Iconic Site Worth Protecting
As we mark the centenary of one of our most significant natural wonders this week, it’s timely to reflect on what one of our most important eco-tourism pioneers envisioned for the reserve
On May 16, 1922 a substantial part of what is now the Cradle Mountain – Lake St Clair National Park was declared a scenic reserve under the Scenery Preservation Act, 1915. It was known for decades as “The Reserve”.
In 1910 Gustav Weindorfer, who established the nearby Waldheim Chalet, recommended reserving the area around Cradle Mountain. He is widely quoted as saying “This must be a National Park for the people for all time. It is magnificent and the people must know about it and enjoy it”.
Since 1982 the national park has been part of the Tasmanian Wilderness World Heritage Area, the only one of 1154 world heritage areas globally with “wilderness” in its name. As stated in the current management plan, “wilderness” is considered to be a remote area largely free of impact from modern society; it is not an attempt to deny millennia of occupation and use, and an enduring connection to country, by the First Nation peoples of lutruwita (Tasmania).
Cradle Mountain is one of the world’s great national parks because it remains largely undeveloped; its wildness is still apparent, even to casual visitors.
But its condition could easily have been very different; there was a proposal in the 1920s to introduce deer which would have wreaked havoc on the native vegetation, proposals from the 1930s to the 1950s to build a road from Cradle Mountain to Lake St Clair, and a proposal in the 1940s to build a hotel near Lake Lilla just below Cradle Mountain. Later generations are thankful that these did not proceed.
One that unfortunately did proceed was the extension, around 1960, of the access road 2km from the Waldheim area to a car park at the edge of Dove Lake where it was clearly visible from many of the surrounding vantage points including Cradle Mountain itself.
The most recent tragedy is that the Parks and Wildlife Service failed to consider alternatives, such as closure and rehabilitation, prior to constructing an inappropriate viewing shelter, now almost complete, on the former car park site.
The viewing shelter was a major outcome of the 2016 Cradle Mountain Master Plan. This was an ambit claim from the local tourism industry written on the premise that Cradle Mountain needs to attract even more visitors. It called for a new visitor centre (uncontroversial and operational since 2020), the viewing shelter and a cableway with small gondolas from the visitor centre to Dove Lake to replace the shuttle bus service.

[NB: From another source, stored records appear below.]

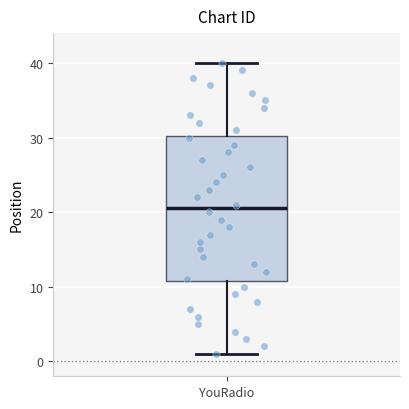

Transcribe this box plot: give where the median line is, the range the box spans, and where the two whiskers end, as read against the y-axis. The values are not printed on the chart, so give them approximately, as read against the axis.

median 21, box 11 to 30, whiskers 1 to 40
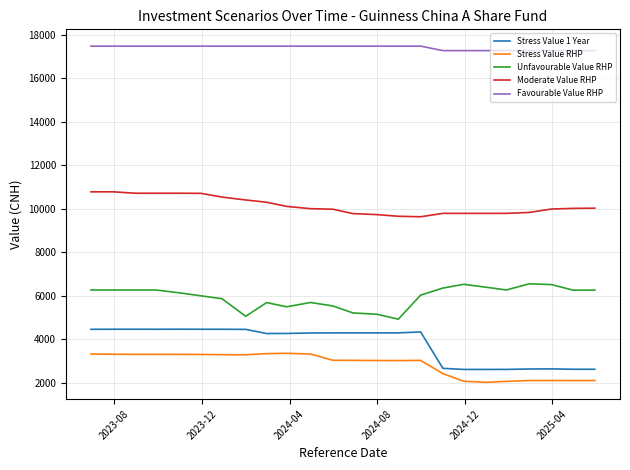

True or false: Favourable Value RHP and Stress Value RHP intersect in this chart.

False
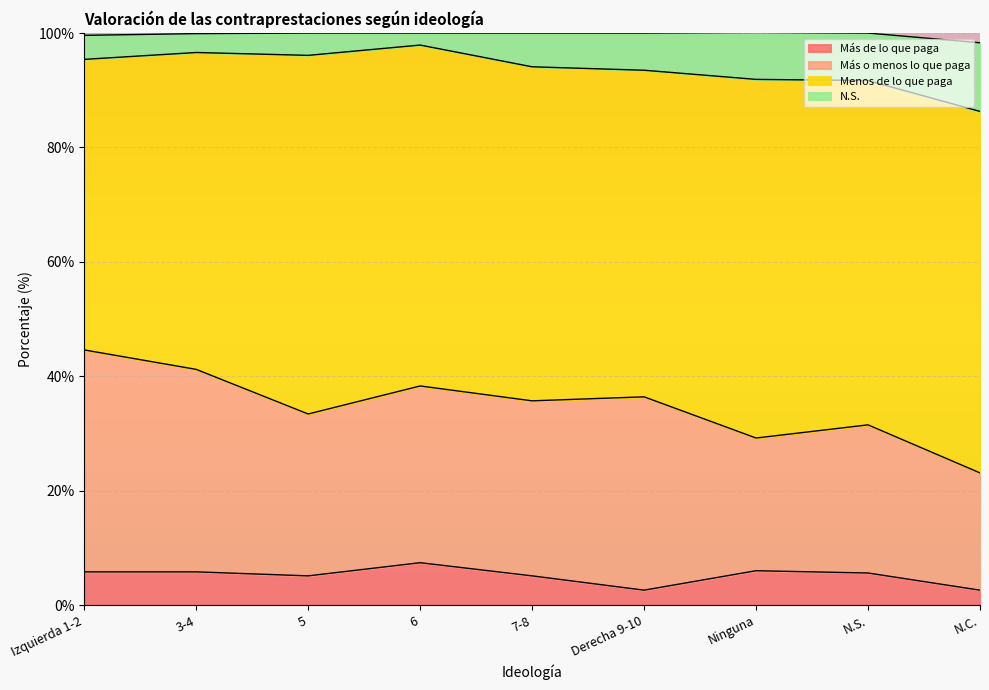

How many lines are shown in the chart?

4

The cableway would be far more intrusive than the road which has existed for decades and is mostly well hidden in forest. The reason why it was considered desirable for visitors to get their first glimpse of the magnificent natural view of Dove Lake and Cradle Mountain through a window in a viewing shelter was never explained. No consideration was given to whether the additional infrastructure and increased visitor numbers were compatible with the reasons why people visit the national park.
For the past decade the main use of the car park has been as the turn-around area for the very successful shuttle bus service. One obvious alternative future for the car park would have been to close it and construct a much smaller turn-around and bus shelter a short distance back up the road. This would have restored much of the naturalness of Dove Lake. The former road could have provided easy walking and wheelchair access to the lake shore.
Surveys show that the vast majority of visitors to Cradle are very satisfied with the existing shuttle bus service. Nationwide, the vast majority of Australians see national parks as places to protect nature, protect wilderness, and for the low-key appreciation of nature. A major selling point for Tasmanian tourism is the outstanding opportunities to experience wild nature in our national parks. We should be protecting this crucial point of difference, not diminishing it by building more infrastructure to cram everincreasing numbers of visitors into sensitive areas like Dove Lake. People come to Cradle Mountain to enjoy its magnificent natural values, not for a theme-park cableway experience.
The state government needs to acknowledge that the core visitor experience and conservation values of Cradle Mountain are likely being compromised by excessive visitor numbers at peak periods. The priority should be a well-researched and considered approach to address this fundamental question, not to push ahead with the unjustified construction of a cableway.
The government should immediately halt further consideration of the cableway proposal so that it can join the long list of schemes over the past century that later generations are thankful did not proceed.